Val, meanwhile, swears by dance movement therapy, a specialised tool used by trained therapists and health professionals to combat mental health issues through the use of expressive movement and dance. She attended several dance movement therapy classes during her treatment.
'It’s just another means to get people to talk,' she explains. 'Some people will be, you know, in a light-hearted frame of mind...there’ll be others who won’t want to lift their heads and they don’t want to say anything. But it’s actually – I noticed it did help people to get out of themselves and relax. People who have probably never spoken about their problems or what happened to them, they started to open up, other people would chime in. Because they were busy sort of moving, even if it was just going from one foot to another, it really helped.'
Yalding used to run classes like this. But as Val herself points out, 'the sad thing is, with the cutbacks and the funding difficulties over the years, these more specialised therapies in a lot of places are not available anymore.' Katrina, too, is convinced of its effectiveness, but her hands are tied: 'if I could find a good teacher for a good price, I’d have it back in a flash.'
Now, Val is a new member of the UpCycle You programme at the Yalding Centre, a weekly creative older women’s group conceived jointly with Peckham Levels artists. The group aims to upskill the members to create their own handmade goods: Val is learning to knit with a thick, multi-coloured wool, as well as using it as a cool-down time after her Zumba class.
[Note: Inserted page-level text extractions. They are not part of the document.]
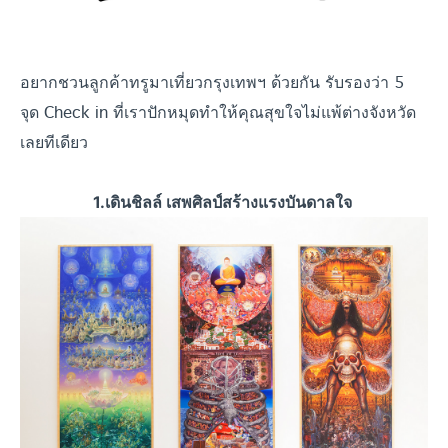
อยากชวนลูกค้าทรูมาเที่ยวกรุงเทพฯ ด้วยกัน รับรองว่า
5
จุด Check in ที่เราปักหมุดทำให้คุณสุขใจไม่แพ้ต่างจังหวัด
เลยทีเดียว
1.เดินชิลล์ เสพศิลป์สร้างแรงบันดาลใจ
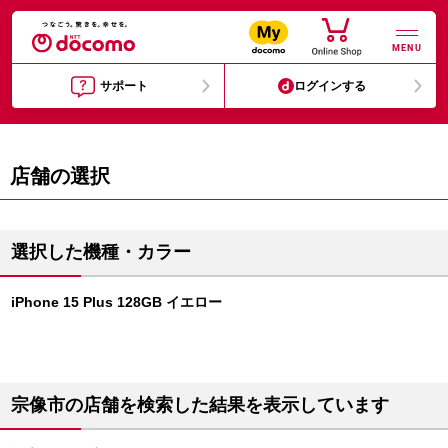
MENU
サポート
ログインする
店舗の選択
選択した機種・カラー
iPhone 15 Plus 128GB イエロー
宗像市の店舗を検索した結果を表示しています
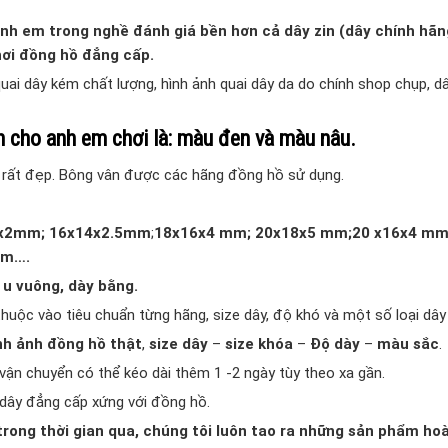
nh em trong nghề đánh giá bền hơn cả dây zin (dây chính hãng
hơi đồng hồ đẳng cấp.
quai dây kém chất lượng, hình ảnh quai dây da do chính shop chụp, d
 cho anh em chơi là:
màu đen
và
màu nâu.
 rất đẹp. Bông vân được các hãng đồng hồ sử dụng.
x2mm; 16x14x2.5mm
;
18x16x4 mm; 20x18x5 mm;20 x16x4 mm
mm….
 u vuông, dày bằng.
thuộc vào tiêu chuẩn từng hãng, size dây, độ khó và một số loại dây
nh ảnh đồng hồ thật
,
size dây
–
size khóa
–
Độ dày
–
màu sắc
.
 vận chuyển có thể kéo dài thêm 1 -2 ngày tùy theo xa gần.
dây đẳng cấp xứng với đồng hồ.
trong thời gian qua, chúng tôi luôn tao ra những sản phẩm ho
Comparing it to dance therapy, she says 'it’s quite relaxing. You see it happening here where people will sit and chat and joke with each other, so…it’s not just sitting there and doing something practical, it gets people out of their shells!'
For Putney residents Regenerate-RISE on Felsham Road offers seated dance classes, one of which I went along to a couple of weeks ago. They're provided by a qualified dance teacher, and provide a much-needed chance for exercise, flexibility and mobility practice for the members of the centre. There are also similar services on offer at the Furzedown Project in Tooting, a little further south".